▸ To do
For each line of the data that includes the word "erbjudande", copy the line.

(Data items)
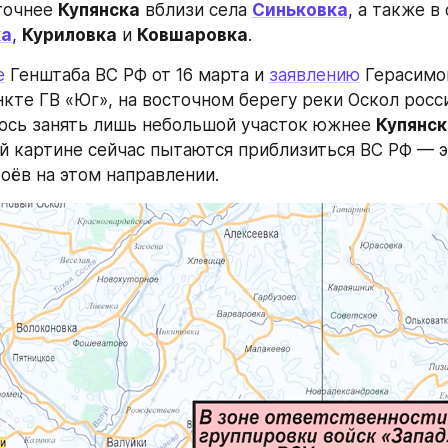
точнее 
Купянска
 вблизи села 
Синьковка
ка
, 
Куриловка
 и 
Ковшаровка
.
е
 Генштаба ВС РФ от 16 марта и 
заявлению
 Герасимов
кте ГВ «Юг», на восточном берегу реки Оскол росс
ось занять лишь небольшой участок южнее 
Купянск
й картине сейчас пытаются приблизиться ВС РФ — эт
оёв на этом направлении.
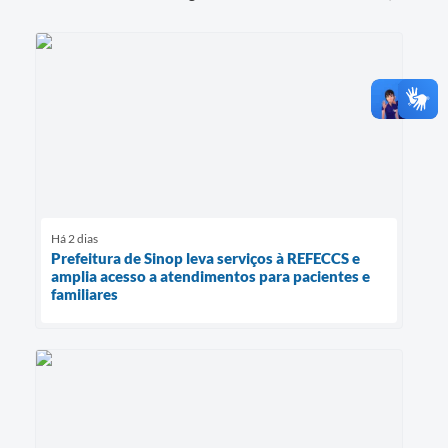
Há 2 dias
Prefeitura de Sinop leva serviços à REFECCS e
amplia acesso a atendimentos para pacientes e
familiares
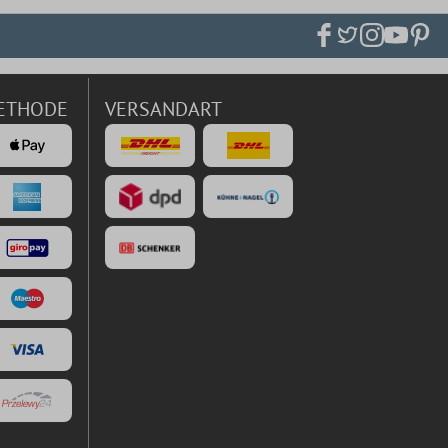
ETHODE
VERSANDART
---
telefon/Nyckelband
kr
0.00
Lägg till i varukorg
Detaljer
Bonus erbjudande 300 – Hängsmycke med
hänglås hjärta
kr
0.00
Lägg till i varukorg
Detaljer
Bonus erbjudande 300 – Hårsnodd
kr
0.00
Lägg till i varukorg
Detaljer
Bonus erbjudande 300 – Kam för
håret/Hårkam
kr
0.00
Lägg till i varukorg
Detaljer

▸ Task result
Bonus erbjudande 300 – Hängsmycke med
Bonus erbjudande 300 – Hårsnodd
Bonus erbjudande 300 – Kam för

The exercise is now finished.